El organismo internacional liderado por Christine Lagarde emitió una "declaración de censura" contra el país e instó a tomar medidas correctivas. También manifestó que están abiertos todos los canales de diálogo con las autoridades argentinas.

Nuevo ataque del FMI a la Argentina




El Fondo Monetario Internacional emitió hoy una declaración de censura contra la Argentina en el que solicitó que el país realice cambios en materia estadística.

"El Directorio Ejecutivo del FMI consideró que los avances de Argentina en la implementación de los correctivos desde el encuentro del Directorio el 17 de septiembre no han sido suficientes", dijo el organismo.

"Como resultado, el Fondo ha emitido una declaración de censura contra Argentina en relación con su ruptura de la obligación con el Fondo bajo los artículos de acuerdo", agregó.

El Directorio del organismo "instó" a que el país adopte medidas correctivas y fijó como nuevo plazo el 29 de septiembre de este año.

Luego, el 13 de noviembre el Directorio volverá a examinar la cuestión, por lo que señaló que "está dispuesto a continuar el diálogo con las autoridades argentinas".

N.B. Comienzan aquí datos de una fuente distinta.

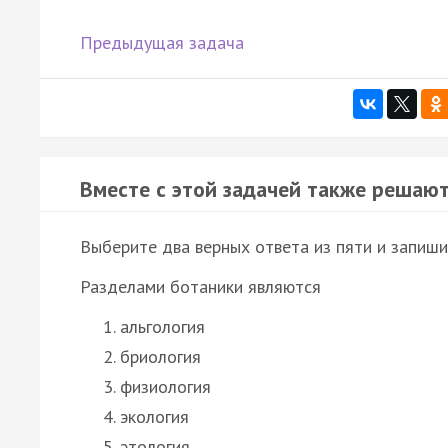
Предыдущая задача
Вместе с этой задачей также решают
Выберите два верных ответа из пяти и запиши
Разделами ботаники являются
альгология
бриология
физиология
экология
этология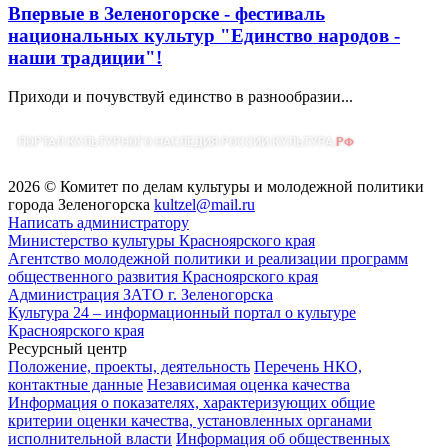
Впервые в Зеленогорске - фестиваль
национальных культур "Единство народов -
наши традиции"!
Приходи и почувствуй единство в разнообразии...
2026 © Комитет по делам культуры и молодежной политики
города Зеленогорска
kultzel@mail.ru
Написать администратору
Министерство культуры Красноярского края
Агентство молодежной политики и реализации программ
общественного развития Красноярского края
Администрация ЗАТО г. Зеленогорска
Культура 24 – информационный портал о культуре
Красноярского края
Ресурсный центр
Положение, проекты, деятельность
Перечень НКО,
контактные данные
Независимая оценка качества
Информация о показателях, характеризующих общие
критерии оценки качества, установленных органами
исполнительной власти
Информация об общественных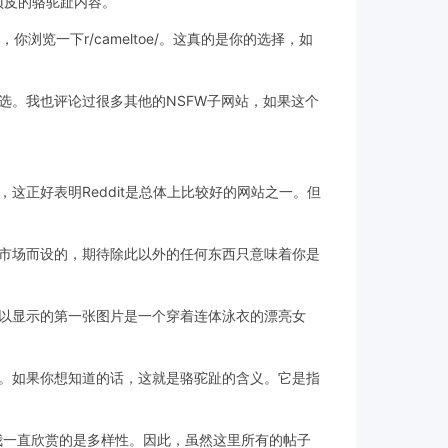
种顽皮的骆驼趾内容。
览一下r/cameltoe/。这真的是你的选择，如
选。我也评论过很多其他的NSFW子网站，如果这个
正好表明Reddit是总体上比较好的网站之一。但
市场而设的，期待除此以外的任何东西只意味着你是
以显示的第一张图片是一个穿着连体泳衣的漂亮女
。如果你想知道的话，这就是骆驼趾的含义。它是指
而我一直欣赏的是多样性。因此，虽然这里所有的帖子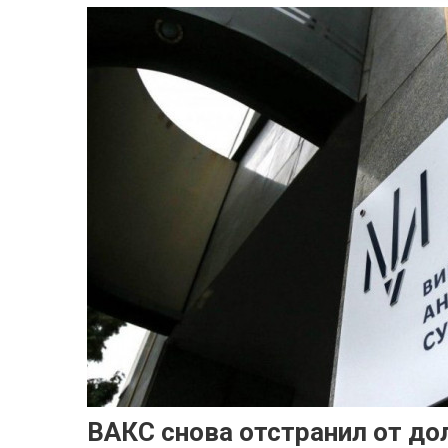
ВАКС снова отстранил от д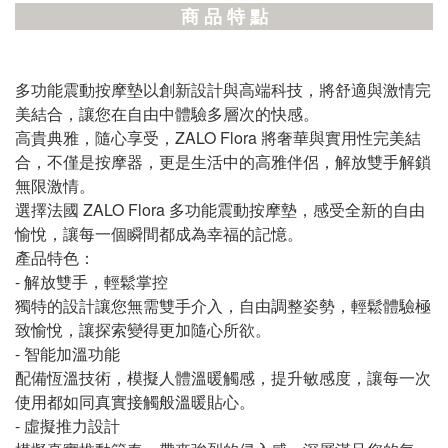
商 品 特 點
多功能震動按摩墊以創新設計與高端科技，將舒適與激情完
美結合，讓您在自由中體驗多層次的快感。
高貴典雅，隨心享受，ZALO Flora 將奢華與實用性完美結
合，不僅是按摩器，更是生活中的高雅伴侶，解放雙手解鎖
無限激情。
選擇法國 ZALO Flora 多功能震動按摩墊，感受全新的自由
愉悅，讓每一個瞬間都成為幸福的記憶。
產品特色：
- 解放雙手，輕鬆掌控
獨特的設計讓您無需雙手介入，自由調整姿勢，輕鬆體驗極
致愉悅，讓探索變得更加隨心所欲。
- 智能加溫功能
配備恆溫技術，模擬人體溫暖觸感，提升敏感度，讓每一次
使用都如同真實接觸般溫暖貼心。
- 虛擬推力設計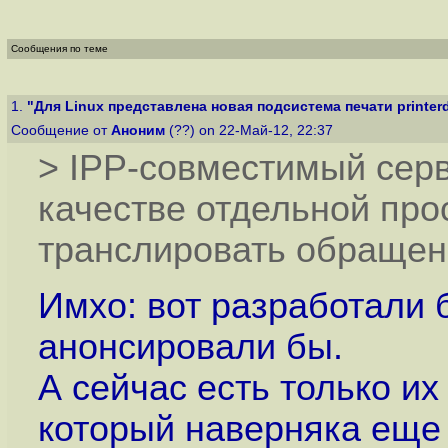
Сообщения по теме
1.
"Для Linux представлена новая подсистема печати printer
Сообщение от
Аноним
(??) on 22-Май-12, 22:37
> IPP-совместимый серв
качестве отдельной про
транслировать обращени
Имхо: вот разработали б
анонсировали бы.
А сейчас есть только их
который наверняка еще 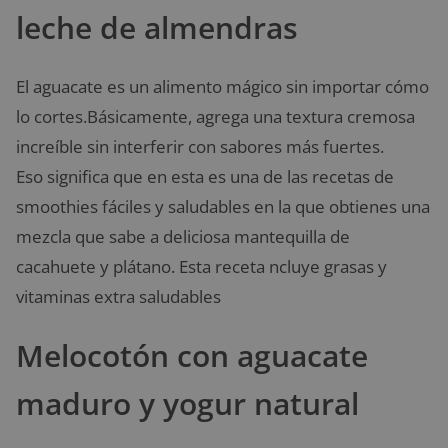
leche de almendras
El aguacate es un alimento mágico sin importar cómo
lo cortes.Básicamente, agrega una textura cremosa
increíble sin interferir con sabores más fuertes.
Eso significa que en esta es una de las recetas de
smoothies fáciles y saludables en la que obtienes una
mezcla que sabe a deliciosa mantequilla de
cacahuete y plátano. Esta receta ncluye grasas y
vitaminas extra saludables
Melocotón con aguacate
maduro y yogur natural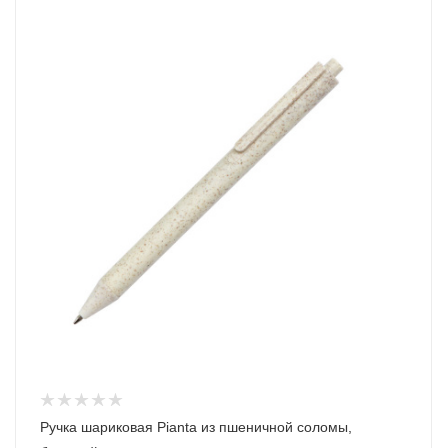
Ручка шариковая Pianta из пшеничной соломы,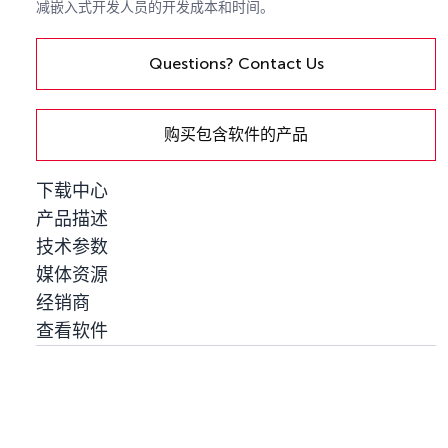
减嵌入式开发人员的开发成本和时间。
Questions? Contact Us
购买包含软件的产品
下载中心
产品描述
技术参数
媒体资源
经销商
查看软件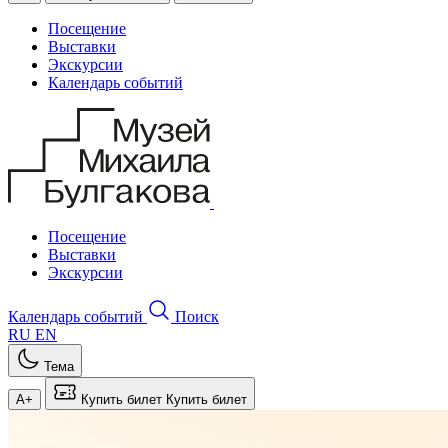
Посещение
Выставки
Экскурсии
Календарь событий
Посещение
Выставки
Экскурсии
Календарь событий
Поиск
RU
EN
Тема
A+
Купить билет
Купить билет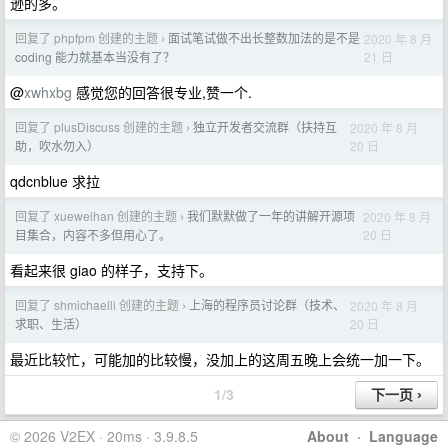
逊的多。
回复了 phpfpm 创建的主题
面试笔试做不出长整数加法的是不是
2020 年 8 月
›
21 日
coding 能力就基本当没有了？
@
xwhxbg
感觉您的回答很专业,赞一个.
回复了 plusDiscuss 创建的主题
独立开发者交流群（扶持互
2020 年 8 月
›
20 日
助，吹水勿入）
qdcnblue 求拉
回复了 xueweihan 创建的主题
我们默默做了一年的讲解开源项
2020 年 8 月
›
20 日
目集合，内容不多但用心了。
看起来很 giao 的样子，支持下。
回复了 shmichaelli 创建的主题
上海的程序员讨论群（技术、
2020 年 8 月
›
20 日
求职、生活）
最近比较忙，可能加的比较慢，没加上的这周五晚上会统一加一下。
1/3
© 2026 V2EX · 20ms · 3.9.8.5
About
·
Language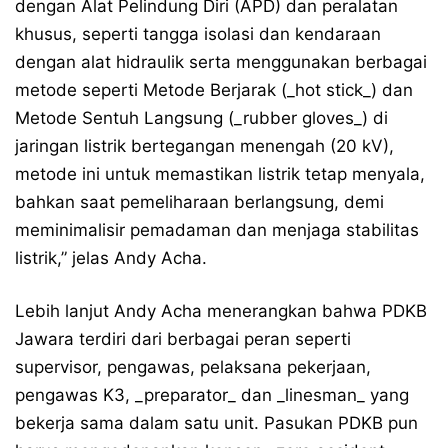
dengan Alat Pelindung Diri (APD) dan peralatan
khusus, seperti tangga isolasi dan kendaraan
dengan alat hidraulik serta menggunakan berbagai
metode seperti Metode Berjarak (_hot stick_) dan
Metode Sentuh Langsung (_rubber gloves_) di
jaringan listrik bertegangan menengah (20 kV),
metode ini untuk memastikan listrik tetap menyala,
bahkan saat pemeliharaan berlangsung, demi
meminimalisir pemadaman dan menjaga stabilitas
listrik,” jelas Andy Acha.
Lebih lanjut Andy Acha menerangkan bahwa PDKB
Jawara terdiri dari berbagai peran seperti
supervisor, pengawas, pelaksana pekerjaan,
pengawas K3, _preparator_ dan _linesman_ yang
bekerja sama dalam satu unit. Pasukan PDKB pun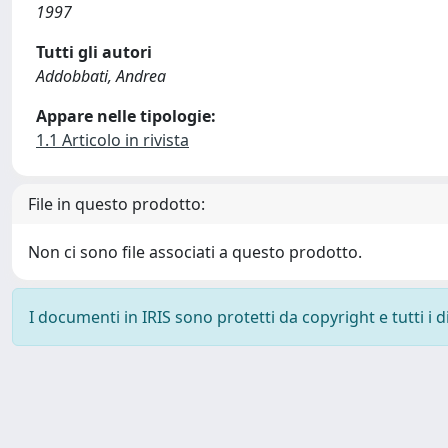
1997
Tutti gli autori
Addobbati, Andrea
Appare nelle tipologie:
1.1 Articolo in rivista
File in questo prodotto:
Non ci sono file associati a questo prodotto.
I documenti in IRIS sono protetti da copyright e tutti i di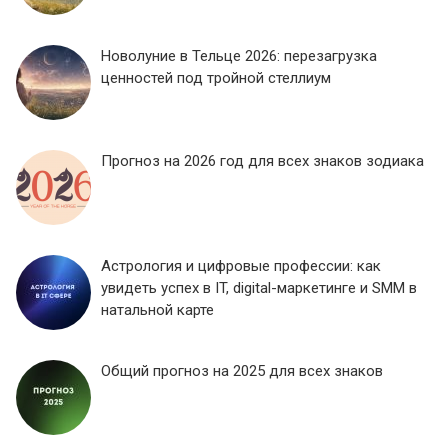
Новолуние в Тельце 2026: перезагрузка
ценностей под тройной стеллиум
Прогноз на 2026 год для всех знаков зодиака
Астрология и цифровые профессии: как
увидеть успех в IT, digital-маркетинге и SMM в
натальной карте
Общий прогноз на 2025 для всех знаков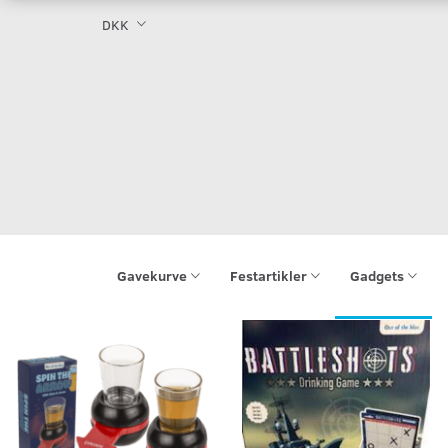
DKK
Gavekurve
Festartikler
Gadgets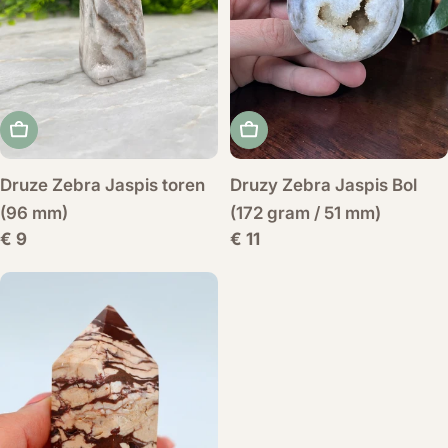
Voeg toe aan winkelwagen
Voeg toe aan winkelwag
Druze Zebra Jaspis toren
Druzy Zebra Jaspis Bol
(96 mm)
(172 gram / 51 mm)
Normale
€ 9
Normale
€ 11
prijs
prijs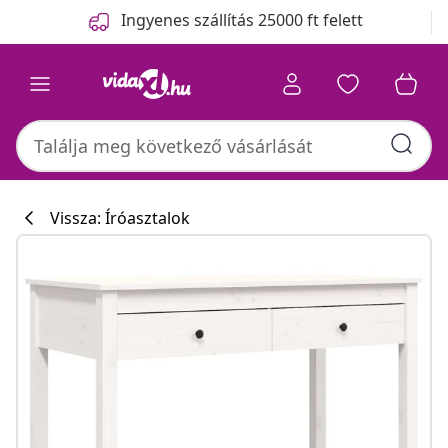
Előző
Következő
Ingyenes szállítás 25000 ft felett
Vissza: Íróasztalok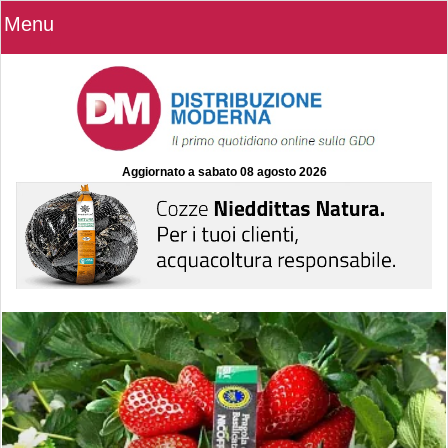
Menu
Aggiornato a
sabato 08 agosto 2026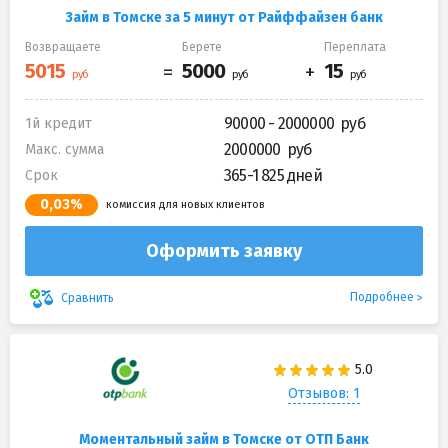
Займ в Томске за 5 минут от Райффайзен банк
Возвращаете
Берете
Переплата
90000 - 2000000
1й кредит
2000000
Макс. сумма
365-1 825 дней
Срок
0,03%
комиссия для новых клиентов
Оформить заявку
Подробнее
Сравнить
Отзывов: 1
Моментальный займ в Томске от ОТП Банк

La medida, aunque más que nada constituye un fuerte tirón de orejas cuyas consecuencias son aún muy lejanas, tiene la gravedad de ser una decisión inédita.

Sabidas son que las recetas de ajuste y austeridad promovidas por el FMI y los organismos multilaterales de crédito, fueron las responsables de la debacle económica argentina de 2001, que sumió al país en una crisis de deuda sin antecedentes, con tasas altísimas de desempleo.

Las mismas disposiciones que se aplicaron a mansalva en la región en la década del '90, con su consabido poco éxito, son las que están ocasionando las crisis de los países centrales en la actualidad, con Grecia y España, como ejemplos paradigmáticos.

"El FMI es un árbitro a favor de los países más desarrollados, que fueron los que impulsaron la crisis y que en cierta medida la están trasladando a las economías emergentes", explicó la presidente Cristina Fernández de Kirchner, meses atrás, durante una gira por el exterior.

La presidenta había respondido así a declaraciones de la directora del Fondo Monetario Internacional, Christine Lagarde, quien había señalado que la Argentina merecería la "tarjeta roja" si no mejoraba sus mecanismos de medición de la inflación.

"Hay que leer bien lo que dice el acta fundacional del FMI, porque o cambian la carta orgánica o cambian los directores. Porque las dos cosas no combinan", sostuvo la Presidenta, en su momento.

"Uno de los problemas más grandes en la actual crisis económica internacional es que no se cae una nueva idea, y si la hay es que no se la quiere ver, porque no se quieren perjudicar ciertos intereses", agregó.